John Hancock and Dr. Scott Weber, Department of Microbiology and Molecular Biology

Introduction

CD4+ helper T-cells play a vital role in the body’s immune response. When infectious agents attack the body, phagocytes engulf these invaders and present a peptide segment of the pathogen on a receptor (called MHCII). These receptors are located on the surface of the cell and the displayed peptide is termed an epitope. CD4+ T-cells with T-cell receptors (TCRs) specific for the displayed peptide bind to the MHCII complex. It is this binding that releases chemical signals to initiate an immune response. A disadvantage of TCRs is that their wild-type affinity for MHC is low and that they are membrane bound; not normally being secreted from the T-cell membrane. TCRs that are soluble, stable independent of the cell membrane, and have high affinity for a certain epitope can be localized at the area of infection for a longer period of time. The overall purpose of this project is to engineer a stable, soluble, high affinity T-cell receptor for the epitope from a specific bacterium (Listeria monocytogenes). The hypothesis is that developing these high affinity, soluble receptors will improve TCR targeting to a specific epitope and enable enhancement of the immune system. This could allow for the development of future therapeutics targeting the epitopes of cancers, autoimmune diseases, and viral infections.

Methodology and Results

Dr. Scott Weber had previously developed two T-cell receptors specific to Listeria monocytogenes called LLO56 and LLO118. This project focused on LLO56. These two TCRs are specific for the same epitope and differ by only 15 amino acids but have dramatically different primary and secondary responses to infection. The main approach to this project was to utilize the process of yeast surface display. The DNA for LLO56 was ligated into a yeast display vector called pCT302. The alpha and beta variable chains of the LLO56 TCR protein were then grown as a single chain fused to a protein called Aga-2 on the surface of the yeast cell. The development of a stable, high affinity TCR was done through an evolutionary process of mutagenesis, expression, and selection. This process will be repeated twice: once for the selection of the most stable proteins and again for the most high-affinity.

After LLO56 had been ligated into pCT302, error-prone PCR (polymerase chain reaction) was used to insert different mutations into the gene. PCR is a process that amplifies a specific segment of DNA. This process was made “error-prone” by supplying differing amounts of the four DNA nucleotides. Primers were developed to target LLO56 and a large mutant TCR library was developed. This library was then introduced into yeast through homologous recombination and the most stable, high-affinity mutant proteins could then be selected.

The most stable proteins were selected for with fluorescently labeled, biotinylated antibodies that targeted the variable portions of the TCR. The sample was passed through a column of anti-biotin beads which sorted the mutant proteins according to their stability. Two generations of selection were accomplished and the results were analyzed by flow cytometry¹. The most stable TCR mutants were sequenced to identify mutations and then will move on to be screened for high-affinity.

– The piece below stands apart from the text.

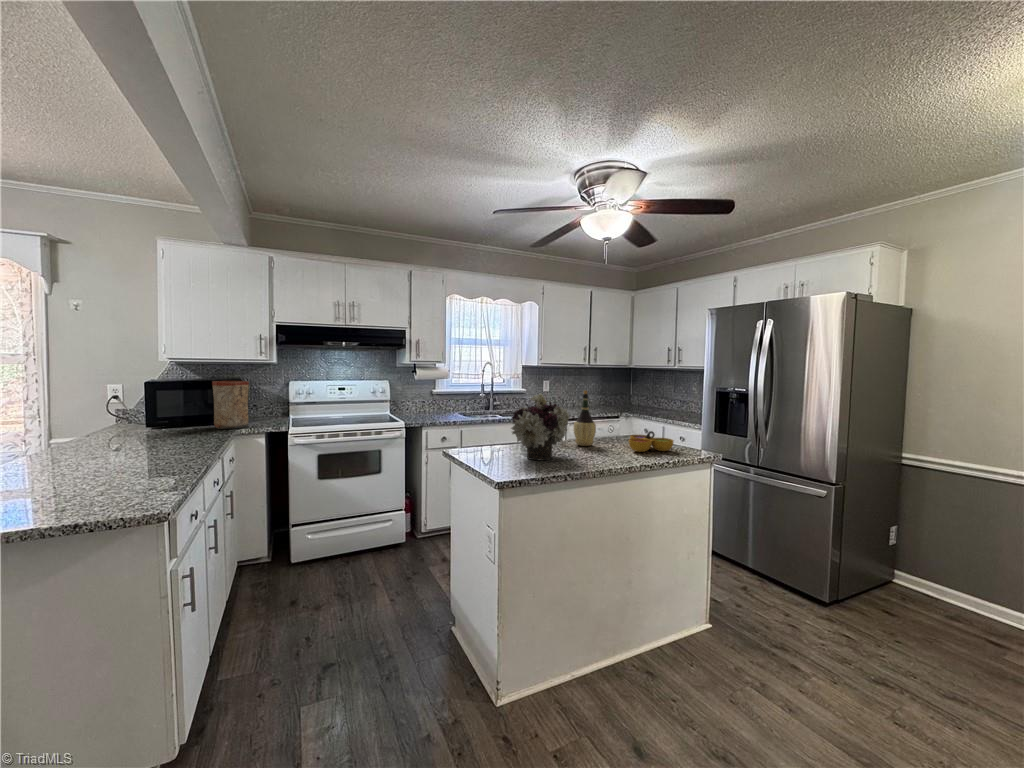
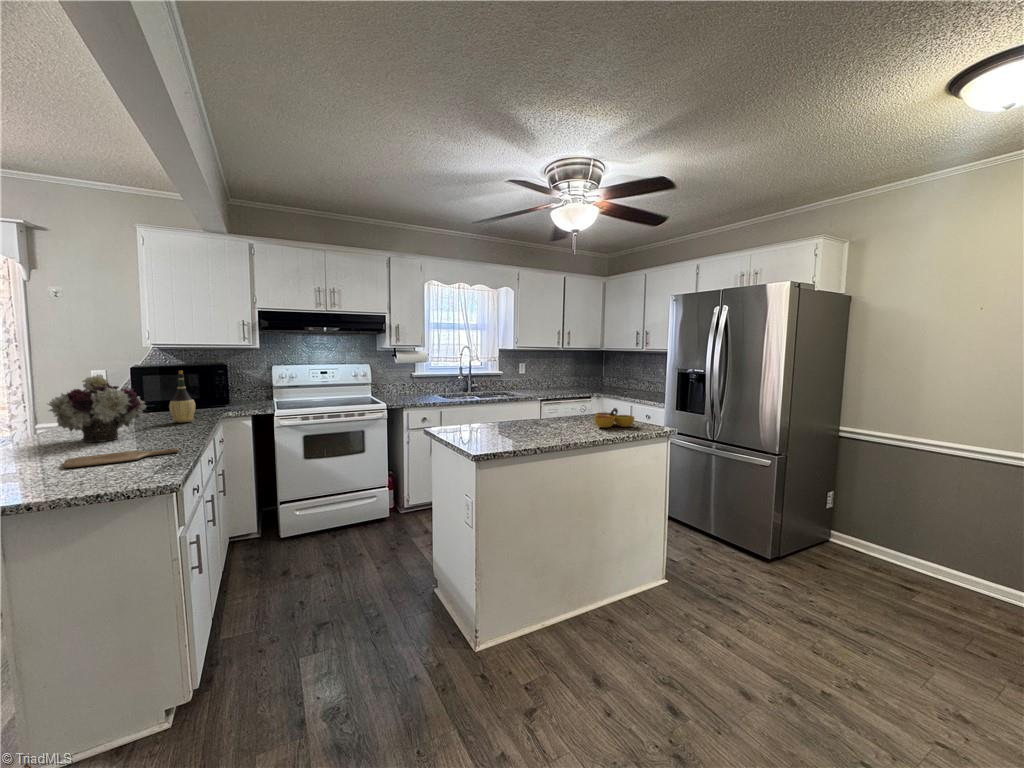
vase: present [212,381,249,429] -> none [197,366,234,412]
wine bottle: present [574,391,596,446] -> present [169,371,195,423]
flower arrangement: present [511,393,569,460] -> present [48,375,146,442]
cutting board: none [51,469,179,491] -> present [63,448,179,468]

Discussion and Conclusions

The selected stability TCR proteins will soon be undergoing high-affinity selection. A mutant-TCR library will be developed through site-directed mutagenesis of the CDR3 region (the part of the variable portion of the TCR that determines specificity and interacts with the MHCII) of the LLO56 gene. The same process of yeast surface display will continue as above and the highest affinity TCRs will be selected for with a MHCII tetramer. The most stable, high affinity mutant TCRs can then be isolated, sequenced, and tested against Listeria monocytogenes. The results could lead to a potential therapeutic that should more effectively target and slow the effects of L. monocytogenes infected cells.

The results with LLO56 can also be compared to research being done with LLO118. As stated previously, the two TCRs have very different primary and secondary responses to infection. One very important future direction that this research can take includes further discoveries into how immune memory operates.

¹The second generation LLO56 TCR protein mutants (orange) expressed on the surface of yeast at higher levels than the first generation (red) and the wild type (blue). The selection was done with antibodies for the variable beta TCR chain. The shift seen in the second generation indicates an increase in stability. Selection for the variable alpha TCR chain will soon follow.